Andrés Iniesta n'a pas eu beaucoup de temps pour dormir dans la nuit de dimanche. À peine cinq heures l'ont séparé de son arrivée de Santander à son départ vers Madrid où l’attend la concentration de la sélection espagnole.

Sans pratiquement pas de temps pour digérer la première victoire barcelonaise, Iniesta regarde plus vers l'avenir plutôt que son brillant récent passé où il a décidé la rencontre amicale à Cardiff et où il a fait incliner le Joan Gamper du côté local. "Tout cela me réjouit énormément, mais c’est déjà passé, par conséquent je préfère regarder là où nous devons aller à présent".

Iniesta utilise très peu de fois la première personne du singulier ; il abuse plutôt du pluriel. "Les victoires ou les échecs, ne correspondent jamais au travail d'un seul joueur mais d’une équipe". Pour cela, les trois points d'El Sardinero sont issus du "travail de tous". Lui poser le concept de l'homme décisif, comme il a pu le lire dans de nombreux médias hier, l'incommode. "Décisifs nous le sommes tous et ce n'est pas un cliché. Aussi décisif est celui qui défend, tout celui qui attaque ou qui marque".

Simple et élégant tant dedans qu'en dehors du terrain, ce gamin de Fuentealbilla est ainsi se défaisant d’éloges sur ses coéquipiers, mais qui se réfugie dans une théorique timidité pour se réserver des silences très précieux. "Que des joueurs de la qualité de Ronaldinho ou Eto'o parlent de moi est une grande fierté. La même que jouer à leur côté comme avec le reste de l’effectif".

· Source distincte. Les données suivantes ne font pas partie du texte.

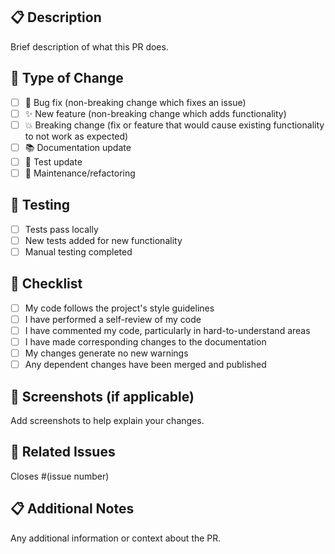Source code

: ## 📋 Description
Brief description of what this PR does.

## 🔄 Type of Change
- [ ] 🐛 Bug fix (non-breaking change which fixes an issue)
- [ ] ✨ New feature (non-breaking change which adds functionality)
- [ ] 💥 Breaking change (fix or feature that would cause existing functionality to not work as expected)
- [ ] 📚 Documentation update
- [ ] 🧪 Test update
- [ ] 🔧 Maintenance/refactoring

## 🧪 Testing
- [ ] Tests pass locally
- [ ] New tests added for new functionality
- [ ] Manual testing completed

## 📝 Checklist
- [ ] My code follows the project's style guidelines
- [ ] I have performed a self-review of my code
- [ ] I have commented my code, particularly in hard-to-understand areas
- [ ] I have made corresponding changes to the documentation
- [ ] My changes generate no new warnings
- [ ] Any dependent changes have been merged and published

## 📸 Screenshots (if applicable)
Add screenshots to help explain your changes.

## 🔗 Related Issues
Closes #(issue number)

## 📋 Additional Notes
Any additional information or context about the PR.
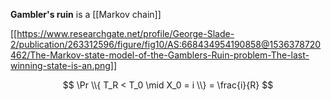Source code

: **Gambler's ruin** is a [[Markov chain]]

[[https://www.researchgate.net/profile/George-Slade-2/publication/263312596/figure/fig10/AS:668434954190858@1536378720462/The-Markov-state-model-of-the-Gamblers-Ruin-problem-The-last-winning-state-is-an.png]]

$$
\Pr \\{ T_R < T_0 \mid X_0 = i \\} = \frac{i}{R}
$$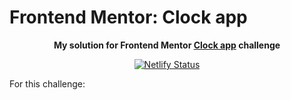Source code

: # Frontend Mentor: Clock app

<p align="center"><strong align="center">My solution for Frontend Mentor <a href="https://www.frontendmentor.io/challenges/clock-app-LMFaxFwrM">Clock app</a> challenge</strong></p>

<p align="center">
  <a href="https://app.netlify.com/sites/p1t1ch-fm-clock-app/deploys">
    <img
      src="https://api.netlify.com/api/v1/badges/35ae4493-ee08-48a2-8c83-f1e12d3ee8e9/deploy-status"
      alt="Netlify Status"
    />
  </a>
</p>

For this challenge:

Iniesta est de ceux qui pensent ce qu'il dit et il le fait aussi rapidement que lorsqu’il donne, du premier coup, n’importe quel ballon. Sa rentrée au Sardinero a révolutionné le score nul. "Le plus important est que nous gagnons et que la mauvaise série de ce stade se soit terminée. A présent, la sélection". C’est vrai, à présent c’est le tour de l'Espagne bien qu'une prochaine fois on recommencera à débattre et à se demander pourquoi le plus jeune joueur de l’effectif ne peut pas être titulaire dans un Barça rempli de stars. "Je me vois toujours comme titulaire dans mon équipe. Pour ma part, je jouerai toutes les rencontres, mais il y a un entraîneur, Rijkaard, qui décide et des coéquipiers d’une grande qualité qui veulent la même chose que moi".

En tout cas, même si quelqu'un recommence à lui citer le mot prêt, Iniesta ne s'offense pas. "Je veux triompher au Barça. C’est mon équipe. Il n'y a pas d’autres d'options bien que je "doive le démontrer à chaque fois".


Peña, Sergio Garcia et Cesc, les autres 'azulgrana'
Carlos González Peña, Sergio Garcia et Cesc Fabregas composent la représentation, avec des racines barcelonaises, de la sélection espagnole espoirs. Peña, indiscutable sur le côté gauche de l'Espagne, démontre lors de chaque rencontre que sa progression est de la même manière que Cesc à Arsenal où sa place de titulaire est insultante. La présence de l’attaquant de Levante, Sergio Garcia, qui partage sa chambre avec Andrés Iniesta, arrive à point au jeune joueur de Nou Barris pour lui remonter le moral puisque Schuster l'a un peu oublié.